1. Technical Field
This disclosure generally relates to inventory management systems, and more specifically relates to an inventory mechanism that adjusts inventory of components based on components available in assemblies in inventory.
2. Background Art
Inventory control systems have been developed as part of manufacturing processes. There are typically many different levels of hierarchy in an inventory control system. Individual parts may be assembled together to build a Build-to-Plan (BTP) item.
One example of a BTP item is a memory card, which may contain many parts such as a printed circuit board, integrated circuits, resistors, capacitors, etc. Once a BTP item is manufactured, it is put into inventory under the BTP part number. In similar fashion, Configure-to-Order (CTO) items may contain multiple BTP items. One example of a CTO item is a System i™ integrated business system manufactured by IBM Corporation. A CTO item typically includes many BTP items.
Some CTO items may have common characteristics that allow partially building a common assembly that may be used as a starting point for many different CTO items. For example, most System i platforms may include a common chassis, a common motherboard, a common processor, a common power supply, and a common memory card. To help expedite the manufacturing process, an assembly that includes these common BTP items could be defined so the assembly may be manufactured and tested in advance, then additional BTP items may be added as specified in a CTO order. Thus, the example assembly above with the five BTP items (chassis, motherboard, processor, power supply, memory card) could be used as a starting point for many different CTO orders, thereby streamlining the process of building CTO items. This assembly is given a part number, and future CTO items may then be built using the part number of the assembly as a starting point.

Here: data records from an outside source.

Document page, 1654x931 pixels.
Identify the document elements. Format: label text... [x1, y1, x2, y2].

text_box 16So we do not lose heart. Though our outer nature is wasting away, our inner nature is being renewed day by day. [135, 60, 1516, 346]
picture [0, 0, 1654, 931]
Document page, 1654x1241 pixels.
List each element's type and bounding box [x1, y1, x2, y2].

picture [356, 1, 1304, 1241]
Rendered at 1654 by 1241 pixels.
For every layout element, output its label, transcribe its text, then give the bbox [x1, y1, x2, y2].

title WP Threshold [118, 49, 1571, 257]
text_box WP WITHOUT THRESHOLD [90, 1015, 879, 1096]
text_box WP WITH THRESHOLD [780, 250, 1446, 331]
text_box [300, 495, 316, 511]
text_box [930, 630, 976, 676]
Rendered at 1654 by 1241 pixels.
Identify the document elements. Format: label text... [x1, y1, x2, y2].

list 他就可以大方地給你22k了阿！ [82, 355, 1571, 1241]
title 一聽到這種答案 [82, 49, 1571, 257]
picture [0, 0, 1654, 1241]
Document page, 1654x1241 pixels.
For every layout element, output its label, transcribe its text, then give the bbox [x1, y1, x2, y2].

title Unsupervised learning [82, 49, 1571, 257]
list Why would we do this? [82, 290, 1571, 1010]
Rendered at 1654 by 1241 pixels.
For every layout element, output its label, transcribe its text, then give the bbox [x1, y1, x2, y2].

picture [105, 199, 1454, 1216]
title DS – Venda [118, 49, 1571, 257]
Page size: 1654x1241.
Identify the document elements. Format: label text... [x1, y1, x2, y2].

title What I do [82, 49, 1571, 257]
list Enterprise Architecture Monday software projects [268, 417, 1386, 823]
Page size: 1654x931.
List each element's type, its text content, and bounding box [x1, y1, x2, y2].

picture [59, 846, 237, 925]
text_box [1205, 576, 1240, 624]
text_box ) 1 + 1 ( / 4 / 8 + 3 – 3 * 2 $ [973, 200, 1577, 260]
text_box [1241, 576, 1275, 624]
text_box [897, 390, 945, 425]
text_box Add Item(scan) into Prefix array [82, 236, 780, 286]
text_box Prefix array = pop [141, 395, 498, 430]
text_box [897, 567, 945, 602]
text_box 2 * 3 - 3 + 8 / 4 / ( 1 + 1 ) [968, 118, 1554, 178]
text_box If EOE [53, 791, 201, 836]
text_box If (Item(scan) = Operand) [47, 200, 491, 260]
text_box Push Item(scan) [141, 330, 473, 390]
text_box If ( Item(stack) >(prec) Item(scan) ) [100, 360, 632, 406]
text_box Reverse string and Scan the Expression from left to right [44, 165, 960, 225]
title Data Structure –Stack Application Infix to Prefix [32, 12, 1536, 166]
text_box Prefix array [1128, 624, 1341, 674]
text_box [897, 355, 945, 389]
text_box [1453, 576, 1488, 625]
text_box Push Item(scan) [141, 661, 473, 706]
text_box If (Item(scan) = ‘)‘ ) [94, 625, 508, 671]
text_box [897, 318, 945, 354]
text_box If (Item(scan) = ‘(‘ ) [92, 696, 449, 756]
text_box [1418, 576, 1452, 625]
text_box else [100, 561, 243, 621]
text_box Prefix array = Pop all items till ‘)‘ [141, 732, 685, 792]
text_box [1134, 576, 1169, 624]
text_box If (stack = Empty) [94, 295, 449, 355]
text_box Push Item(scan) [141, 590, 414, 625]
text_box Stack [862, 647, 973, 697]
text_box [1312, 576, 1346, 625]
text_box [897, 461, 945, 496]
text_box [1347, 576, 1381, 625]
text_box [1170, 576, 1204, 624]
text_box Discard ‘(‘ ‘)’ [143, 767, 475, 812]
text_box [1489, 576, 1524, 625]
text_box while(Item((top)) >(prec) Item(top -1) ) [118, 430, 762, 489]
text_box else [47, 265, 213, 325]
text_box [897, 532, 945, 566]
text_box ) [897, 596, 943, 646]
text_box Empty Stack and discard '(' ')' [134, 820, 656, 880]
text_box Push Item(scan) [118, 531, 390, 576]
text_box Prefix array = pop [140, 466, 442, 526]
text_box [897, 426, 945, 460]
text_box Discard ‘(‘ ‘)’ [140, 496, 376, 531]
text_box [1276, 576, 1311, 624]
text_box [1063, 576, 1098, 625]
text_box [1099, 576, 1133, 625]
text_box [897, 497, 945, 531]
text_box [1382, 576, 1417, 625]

One problem that arises when assemblies are built and put into inventory is that inventory requirements may change. Thus, an inventory control system may decide today to build 50 assemblies based on current demand and inventory. A few days later, the inventory control system may receive an order for CTO items, but may now have insufficient stock of BTP items because many BTP items are now sitting in the assemblies. These assemblies typically have a high-level part number that effectively hides the contents of these assemblies from the inventory control system. In other words, once a BTP unit is placed in an assembly that has its own part number, the part number of the assembly becomes the item the inventory control system keeps track of. As a result, known inventory control systems do not provide an architected way to determine what inventory is available in an assembly should the assembly be disassembled. In other words, in the prior art, once a BTP is put in an assembly, the BTP is no longer available for use. Yet many of these BTPs could be easily removed from the assembly and could then be placed in a different assembly. Because there is no architected way to account for reusable components in an assembly in the prior art, there is no way for known inventory management systems to adjust physical inventory levels according to reusable components in assemblies. Without a way to more effectively manage assemblies and account for components in an assembly, the manufacturing industry will continue to suffer from less efficient ways of handling existing inventory in fulfilling new orders.